EXERCISE GOAL:
What is needed is an exact reproduction of the listing, without its pictures.

RECORDS SUPPLIED:
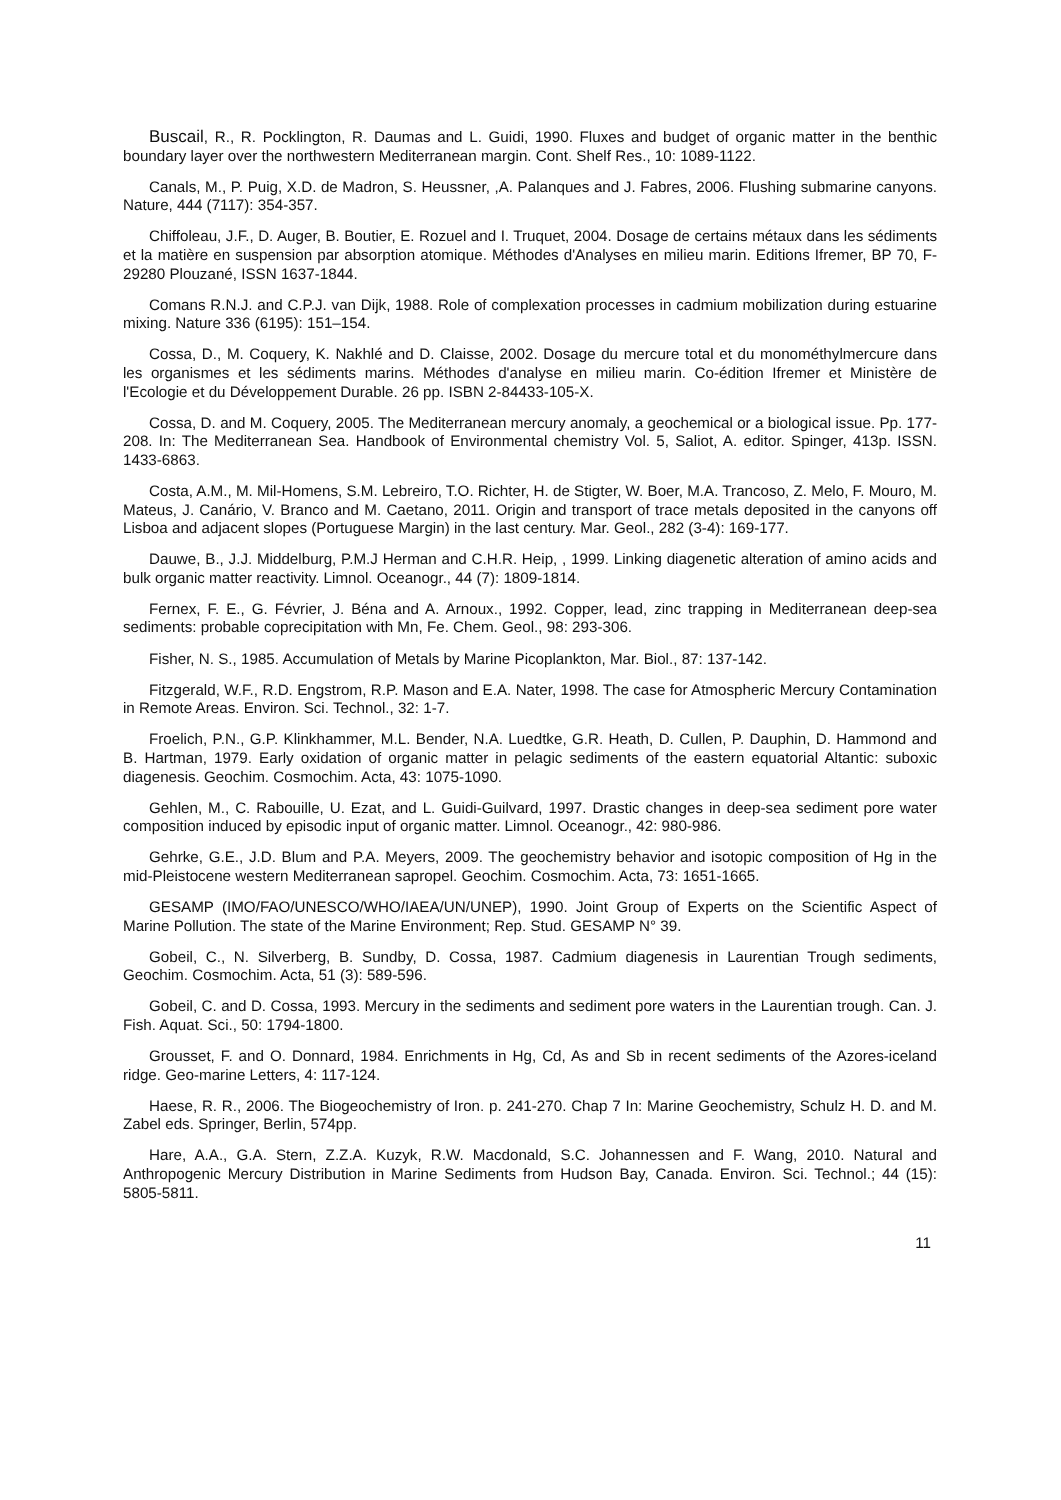Buscail, R., R. Pocklington, R. Daumas and L. Guidi, 1990. Fluxes and budget of organic matter in the benthic boundary layer over the northwestern Mediterranean margin. Cont. Shelf Res., 10: 1089-1122.
Canals, M., P. Puig, X.D. de Madron, S. Heussner, ,A. Palanques and J. Fabres, 2006. Flushing submarine canyons. Nature, 444 (7117): 354-357.
Chiffoleau, J.F., D. Auger, B. Boutier, E. Rozuel and I. Truquet, 2004. Dosage de certains métaux dans les sédiments et la matière en suspension par absorption atomique. Méthodes d'Analyses en milieu marin. Editions Ifremer, BP 70, F-29280 Plouzané, ISSN 1637-1844.
Comans R.N.J. and C.P.J. van Dijk, 1988. Role of complexation processes in cadmium mobilization during estuarine mixing. Nature 336 (6195): 151–154.
Cossa, D., M. Coquery, K. Nakhlé and D. Claisse, 2002. Dosage du mercure total et du monométhylmercure dans les organismes et les sédiments marins. Méthodes d'analyse en milieu marin. Co-édition Ifremer et Ministère de l'Ecologie et du Développement Durable. 26 pp. ISBN 2-84433-105-X.
Cossa, D. and M. Coquery, 2005. The Mediterranean mercury anomaly, a geochemical or a biological issue. Pp. 177-208. In: The Mediterranean Sea. Handbook of Environmental chemistry Vol. 5, Saliot, A. editor. Spinger, 413p. ISSN. 1433-6863.
Costa, A.M., M. Mil-Homens, S.M. Lebreiro, T.O. Richter, H. de Stigter, W. Boer, M.A. Trancoso, Z. Melo, F. Mouro, M. Mateus, J. Canário, V. Branco and M. Caetano, 2011. Origin and transport of trace metals deposited in the canyons off Lisboa and adjacent slopes (Portuguese Margin) in the last century. Mar. Geol., 282 (3-4): 169-177.
Dauwe, B., J.J. Middelburg, P.M.J Herman and C.H.R. Heip, , 1999. Linking diagenetic alteration of amino acids and bulk organic matter reactivity. Limnol. Oceanogr., 44 (7): 1809-1814.
Fernex, F. E., G. Février, J. Béna and A. Arnoux., 1992. Copper, lead, zinc trapping in Mediterranean deep-sea sediments: probable coprecipitation with Mn, Fe. Chem. Geol., 98: 293-306.
Fisher, N. S., 1985. Accumulation of Metals by Marine Picoplankton, Mar. Biol., 87: 137-142.
Fitzgerald, W.F., R.D. Engstrom, R.P. Mason and E.A. Nater, 1998. The case for Atmospheric Mercury Contamination in Remote Areas. Environ. Sci. Technol., 32: 1-7.
Froelich, P.N., G.P. Klinkhammer, M.L. Bender, N.A. Luedtke, G.R. Heath, D. Cullen, P. Dauphin, D. Hammond and B. Hartman, 1979. Early oxidation of organic matter in pelagic sediments of the eastern equatorial Altantic: suboxic diagenesis. Geochim. Cosmochim. Acta, 43: 1075-1090.
Gehlen, M., C. Rabouille, U. Ezat, and L. Guidi-Guilvard, 1997. Drastic changes in deep-sea sediment pore water composition induced by episodic input of organic matter. Limnol. Oceanogr., 42: 980-986.
Gehrke, G.E., J.D. Blum and P.A. Meyers, 2009. The geochemistry behavior and isotopic composition of Hg in the mid-Pleistocene western Mediterranean sapropel. Geochim. Cosmochim. Acta, 73: 1651-1665.
GESAMP (IMO/FAO/UNESCO/WHO/IAEA/UN/UNEP), 1990. Joint Group of Experts on the Scientific Aspect of Marine Pollution. The state of the Marine Environment; Rep. Stud. GESAMP N° 39.
Gobeil, C., N. Silverberg, B. Sundby, D. Cossa, 1987. Cadmium diagenesis in Laurentian Trough sediments, Geochim. Cosmochim. Acta, 51 (3): 589-596.
Gobeil, C. and D. Cossa, 1993. Mercury in the sediments and sediment pore waters in the Laurentian trough. Can. J. Fish. Aquat. Sci., 50: 1794-1800.
Grousset, F. and O. Donnard, 1984. Enrichments in Hg, Cd, As and Sb in recent sediments of the Azores-iceland ridge. Geo-marine Letters, 4: 117-124.
Haese, R. R., 2006. The Biogeochemistry of Iron. p. 241-270. Chap 7 In: Marine Geochemistry, Schulz H. D. and M. Zabel eds. Springer, Berlin, 574pp.
Hare, A.A., G.A. Stern, Z.Z.A. Kuzyk, R.W. Macdonald, S.C. Johannessen and F. Wang, 2010. Natural and Anthropogenic Mercury Distribution in Marine Sediments from Hudson Bay, Canada. Environ. Sci. Technol.; 44 (15): 5805-5811.
11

PROBLEM SOLUTION:
Buscail, R., R. Pocklington, R. Daumas and L. Guidi, 1990. Fluxes and budget of organic matter in the benthic boundary layer over the northwestern Mediterranean margin. Cont. Shelf Res., 10: 1089-1122.
Canals, M., P. Puig, X.D. de Madron, S. Heussner, ,A. Palanques and J. Fabres, 2006. Flushing submarine canyons. Nature, 444 (7117): 354-357.
Chiffoleau, J.F., D. Auger, B. Boutier, E. Rozuel and I. Truquet, 2004. Dosage de certains métaux dans les sédiments et la matière en suspension par absorption atomique. Méthodes d'Analyses en milieu marin. Editions Ifremer, BP 70, F-29280 Plouzané, ISSN 1637-1844.
Comans R.N.J. and C.P.J. van Dijk, 1988. Role of complexation processes in cadmium mobilization during estuarine mixing. Nature 336 (6195): 151–154.
Cossa, D., M. Coquery, K. Nakhlé and D. Claisse, 2002. Dosage du mercure total et du monométhylmercure dans les organismes et les sédiments marins. Méthodes d'analyse en milieu marin. Co-édition Ifremer et Ministère de l'Ecologie et du Développement Durable. 26 pp. ISBN 2-84433-105-X.
Cossa, D. and M. Coquery, 2005. The Mediterranean mercury anomaly, a geochemical or a biological issue. Pp. 177-208. In: The Mediterranean Sea. Handbook of Environmental chemistry Vol. 5, Saliot, A. editor. Spinger, 413p. ISSN. 1433-6863.
Costa, A.M., M. Mil-Homens, S.M. Lebreiro, T.O. Richter, H. de Stigter, W. Boer, M.A. Trancoso, Z. Melo, F. Mouro, M. Mateus, J. Canário, V. Branco and M. Caetano, 2011. Origin and transport of trace metals deposited in the canyons off Lisboa and adjacent slopes (Portuguese Margin) in the last century. Mar. Geol., 282 (3-4): 169-177.
Dauwe, B., J.J. Middelburg, P.M.J Herman and C.H.R. Heip, , 1999. Linking diagenetic alteration of amino acids and bulk organic matter reactivity. Limnol. Oceanogr., 44 (7): 1809-1814.
Fernex, F. E., G. Février, J. Béna and A. Arnoux., 1992. Copper, lead, zinc trapping in Mediterranean deep-sea sediments: probable coprecipitation with Mn, Fe. Chem. Geol., 98: 293-306.
Fisher, N. S., 1985. Accumulation of Metals by Marine Picoplankton, Mar. Biol., 87: 137-142.
Fitzgerald, W.F., R.D. Engstrom, R.P. Mason and E.A. Nater, 1998. The case for Atmospheric Mercury Contamination in Remote Areas. Environ. Sci. Technol., 32: 1-7.
Froelich, P.N., G.P. Klinkhammer, M.L. Bender, N.A. Luedtke, G.R. Heath, D. Cullen, P. Dauphin, D. Hammond and B. Hartman, 1979. Early oxidation of organic matter in pelagic sediments of the eastern equatorial Altantic: suboxic diagenesis. Geochim. Cosmochim. Acta, 43: 1075-1090.
Gehlen, M., C. Rabouille, U. Ezat, and L. Guidi-Guilvard, 1997. Drastic changes in deep-sea sediment pore water composition induced by episodic input of organic matter. Limnol. Oceanogr., 42: 980-986.
Gehrke, G.E., J.D. Blum and P.A. Meyers, 2009. The geochemistry behavior and isotopic composition of Hg in the mid-Pleistocene western Mediterranean sapropel. Geochim. Cosmochim. Acta, 73: 1651-1665.
GESAMP (IMO/FAO/UNESCO/WHO/IAEA/UN/UNEP), 1990. Joint Group of Experts on the Scientific Aspect of Marine Pollution. The state of the Marine Environment; Rep. Stud. GESAMP N° 39.
Gobeil, C., N. Silverberg, B. Sundby, D. Cossa, 1987. Cadmium diagenesis in Laurentian Trough sediments, Geochim. Cosmochim. Acta, 51 (3): 589-596.
Gobeil, C. and D. Cossa, 1993. Mercury in the sediments and sediment pore waters in the Laurentian trough. Can. J. Fish. Aquat. Sci., 50: 1794-1800.
Grousset, F. and O. Donnard, 1984. Enrichments in Hg, Cd, As and Sb in recent sediments of the Azores-iceland ridge. Geo-marine Letters, 4: 117-124.
Haese, R. R., 2006. The Biogeochemistry of Iron. p. 241-270. Chap 7 In: Marine Geochemistry, Schulz H. D. and M. Zabel eds. Springer, Berlin, 574pp.
Hare, A.A., G.A. Stern, Z.Z.A. Kuzyk, R.W. Macdonald, S.C. Johannessen and F. Wang, 2010. Natural and Anthropogenic Mercury Distribution in Marine Sediments from Hudson Bay, Canada. Environ. Sci. Technol.; 44 (15): 5805-5811.
11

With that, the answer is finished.